Philippe Duperron, père d’une victime du 13-Novembre : “Salah Abdeslam n’est pas le héros de ce procès” – Le Journal du dimanche

“C’est une vraie course d’obstacles.” A l’aune de la deuxième semaine du procès du 13-Novembre, Philippe Duperron mesure l’épreuve qui vient de commencer. “Il y aura des épisodes où on marchera sur des terrains plats, et d’autres où il faudra gravir des montagnes”, sait-il déjà, alors qu’a débuté aujourd’hui, et pendant deux semaines, l’examen des faits, lieu après lieu. Des trois premiers jours, l’ancien avocat retient quelques moments marquants, parmi lesquels la mise au point du président de la Cour d’assises spéciale, Jean-Louis Périès, lors de l’ouverture de l’audience : “un procès hors norme” mais “une justice dans la norme” ; les prises de parole de Salah Abdeslam les mercredi et jeudi ; et la longue énonciation des lieux et des victimes par Jean-Louis Périès vendredi.

Mais Philippe Duperron dit surtout son “soulagement”, celui de l’épreuve enfin débutée. “Ça a commencé, et donc il y a une fin, dit-il, sans cacher ses craintes. Il va falloir ménager son souffle et trouver le bon rythme pour tenir la distance.” Il raconte la difficulté, déjà rencontrée pour certains, de mener cette double vie pendant les neuf prochains mois : un peu dans la leur, un peu dans la salle d’audience, partout et nulle part.

Dans ce marathon, il y aura des épisodes où on marchera sur des terrains plats et d’autres où il faudra gravir des montagnes

“Moi le premier je dois me convaincre que je ne pourrais pas être présent tous les jours, et donc, que je vais forcément rater des choses. Des choses vont être dites, des images vont être montrées, et je ne serai pas là pour les voir. C’est une frustration réelle, et il y a un presque un risque d’addiction à la série. On se dit : ‘si je rate un épisode, comment ça va se passer’. Mais il faut l’accepter, sinon, c’est se mettre en danger, explique le père de Thomas, 30 ans, mortellement blessé au Bataclan. Dans ce marathon, il y aura des épisodes où on marchera sur des terrains plats et d’autres où il faudra gravir des montagnes.”
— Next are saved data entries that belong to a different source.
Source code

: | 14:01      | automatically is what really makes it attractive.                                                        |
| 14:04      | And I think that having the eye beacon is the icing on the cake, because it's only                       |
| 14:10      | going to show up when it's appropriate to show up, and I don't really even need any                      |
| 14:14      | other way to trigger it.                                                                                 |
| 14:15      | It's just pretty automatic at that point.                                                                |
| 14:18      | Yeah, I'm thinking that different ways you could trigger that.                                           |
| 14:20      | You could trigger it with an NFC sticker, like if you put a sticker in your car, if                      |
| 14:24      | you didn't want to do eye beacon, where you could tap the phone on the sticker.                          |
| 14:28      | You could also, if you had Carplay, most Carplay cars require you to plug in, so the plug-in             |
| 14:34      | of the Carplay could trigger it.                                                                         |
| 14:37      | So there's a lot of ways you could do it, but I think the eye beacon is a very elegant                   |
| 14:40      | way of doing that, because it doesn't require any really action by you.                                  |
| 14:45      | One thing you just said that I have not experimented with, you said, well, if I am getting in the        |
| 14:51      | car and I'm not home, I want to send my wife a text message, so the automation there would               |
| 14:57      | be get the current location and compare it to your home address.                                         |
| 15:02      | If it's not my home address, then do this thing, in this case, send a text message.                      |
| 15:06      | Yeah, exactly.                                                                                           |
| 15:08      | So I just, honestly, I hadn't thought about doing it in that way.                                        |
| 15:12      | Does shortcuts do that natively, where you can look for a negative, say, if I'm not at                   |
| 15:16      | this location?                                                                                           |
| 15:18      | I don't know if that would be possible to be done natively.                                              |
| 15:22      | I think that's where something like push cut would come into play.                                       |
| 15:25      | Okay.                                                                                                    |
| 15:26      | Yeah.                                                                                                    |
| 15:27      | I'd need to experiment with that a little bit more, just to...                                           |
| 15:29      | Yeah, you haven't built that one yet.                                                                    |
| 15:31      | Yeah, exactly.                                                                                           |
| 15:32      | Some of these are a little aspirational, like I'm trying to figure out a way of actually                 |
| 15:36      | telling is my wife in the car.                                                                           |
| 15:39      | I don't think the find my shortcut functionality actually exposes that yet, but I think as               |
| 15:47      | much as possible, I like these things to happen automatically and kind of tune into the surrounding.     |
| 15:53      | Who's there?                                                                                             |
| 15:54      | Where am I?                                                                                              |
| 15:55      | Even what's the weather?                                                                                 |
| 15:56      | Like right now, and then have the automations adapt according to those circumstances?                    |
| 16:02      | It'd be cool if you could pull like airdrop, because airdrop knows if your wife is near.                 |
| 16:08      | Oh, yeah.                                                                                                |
Parmi celles-ci, le fait de découvrir les accusés, derrière leur grand box vitré mercredi, au premier jour de l’audience. “Un moment d’une intensité particulière”, décrit Philippe Duperron, qu’il a déjà connu en Belgique, lors du premier procès de Salah Abdeslam. L’ancien avocat a toutefois été gêné par le fait que les parties civiles puissent se lever, et aller observer les accusés assis derrière la paroi vitrée. “Il y a un côté bête de foire”, pense-t-il.

De ces accusés, “il n’attend rien”. Le président de l’association 13Onze15 Fraternité-Vérité met en garde contre les fausses attentes : celles qui consisteraient à attendre un repentir ou à établir des responsabilités politiques ou administratives. De la même façon, il appelle à ne pas donner d’écho supplémentaire aux prises de parole de Salah Abdeslam, qui la semaine dernière s’est levé, interrompant l’audience, notamment pour dénoncer ses conditions de détention.

Ne servons pas de chambre d’écho et d’amplificateur à sa parole. Ne lui apportons pas satisfaction

“N’accordons à la parole de celui-ci que l’importance qu’elle a : il n’est pas le héros du procès, seulement l’un des accusés. Ne servons pas de chambre d’écho et d’amplificateur à sa parole. Ne lui apportons pas satisfaction, relève Philippe Duperron. Peut-être a-t-il des choses à dire mais nous n’avons rien à apprendre de ces accusés.”

Quant à la journée de vendredi, lors de laquelle le président de la Cour a lu très longuement son rapport des faits, Philippe Duperron en retient la vive émotion, en entendant le magistrat prononcer le nom des victimes, jeunes pour la plupart. “C’était un moment extrêmement poignant. Les larmes sont évidemment venues aux yeux, raconte-t-il. C’est typiquement ce à quoi nous devons nous préparer : des moments d’une intensité extrême.”